When you reach the line containing "The workflow is" in the entries below, please begin setting down lines exactly, stop only after the last one, and add nothing else.

[Source data]
-------------------------
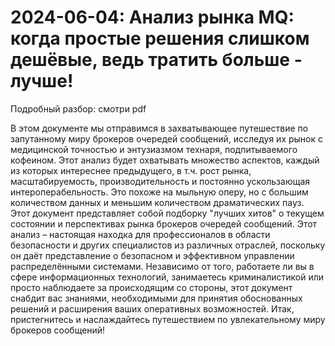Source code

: # 2024-06-04: Анализ рынка MQ: когда простые решения слишком дешёвые, ведь тратить больше - лучше!

Подробный разбор: смотри pdf

В этом документе мы отправимся в захватывающее путешествие по запутанному миру брокеров очередей сообщений, исследуя их рынок с медицинской точностью и энтузиазмом технаря, подпитываемого кофеином. Этот анализ будет охватывать множество аспектов, каждый из которых интереснее предыдущего, в т.ч. рост рынка, масштабируемость, производительность и постоянно ускользающая интероперабельность. Это похоже на мыльную оперу, но с большим количеством данных и меньшим количеством драматических пауз.
Этот документ представляет собой подборку "лучших хитов" о текущем состоянии и перспективах рынка брокеров очередей сообщений. Этот анализ – настоящая находка для профессионалов в области безопасности и других специалистов из различных отраслей, поскольку он даёт представление о безопасном и эффективном управлении распределёнными системами. Независимо от того, работаете ли вы в сфере информационных технологий, занимаетесь криминалистикой или просто наблюдаете за происходящим со стороны, этот документ снабдит вас знаниями, необходимыми для принятия обоснованных решений и расширения ваших оперативных возможностей. Итак, пристегнитесь и наслаждайтесь путешествием по увлекательному миру брокеров сообщений!
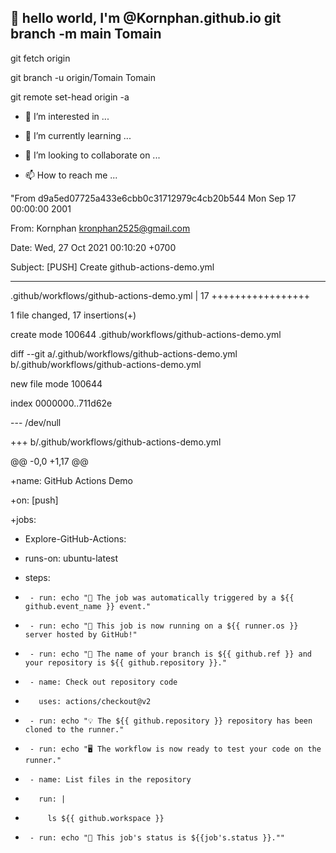 ## 👋 hello world, I'm @Kornphan.github.io  git branch -m main Tomain

git fetch origin

git branch -u origin/Tomain Tomain

git remote set-head origin -a

- 👀 I’m interested in ...

- 🌱 I’m currently learning ...

- 💞️ I’m looking to collaborate on ...

- 📫 How to reach me ...

<!---

Kornphan/Kornphan is a ✨ special ✨ repository because its `README.md` (this file) appears on your GitHub profile.

You can click the Preview link to take a look at your changes.

--->

"From d9a5ed07725a433e6cbb0c31712979c4cb20b544 Mon Sep 17 00:00:00 2001

From: Kornphan <kronphan2525@gmail.com>

Date: Wed, 27 Oct 2021 00:10:20 +0700

Subject: [PUSH] Create github-actions-demo.yml

---

 .github/workflows/github-actions-demo.yml | 17 +++++++++++++++++

 1 file changed, 17 insertions(+)

 create mode 100644 .github/workflows/github-actions-demo.yml

diff --git a/.github/workflows/github-actions-demo.yml b/.github/workflows/github-actions-demo.yml

new file mode 100644

index 0000000..711d62e

--- /dev/null

+++ b/.github/workflows/github-actions-demo.yml

@@ -0,0 +1,17 @@

+name: GitHub Actions Demo

+on: [push]

+jobs:

+  Explore-GitHub-Actions:

+    runs-on: ubuntu-latest

+    steps:

+      - run: echo "🎉 The job was automatically triggered by a ${{ github.event_name }} event."

+      - run: echo "🐧 This job is now running on a ${{ runner.os }} server hosted by GitHub!"

+      - run: echo "🔎 The name of your branch is ${{ github.ref }} and your repository is ${{ github.repository }}."

+      - name: Check out repository code

+        uses: actions/checkout@v2

+      - run: echo "💡 The ${{ github.repository }} repository has been cloned to the runner."

+      - run: echo "🖥️ The workflow is now ready to test your code on the runner."

+      - name: List files in the repository

+        run: |

+          ls ${{ github.workspace }}

+      - run: echo "🍏 This job's status is ${{job's.status }}.""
-------------------------
## Result of the exercise
+      - run: echo "🖥️ The workflow is now ready to test your code on the runner."

+      - name: List files in the repository

+        run: |

+          ls ${{ github.workspace }}

+      - run: echo "🍏 This job's status is ${{job's.status }}.""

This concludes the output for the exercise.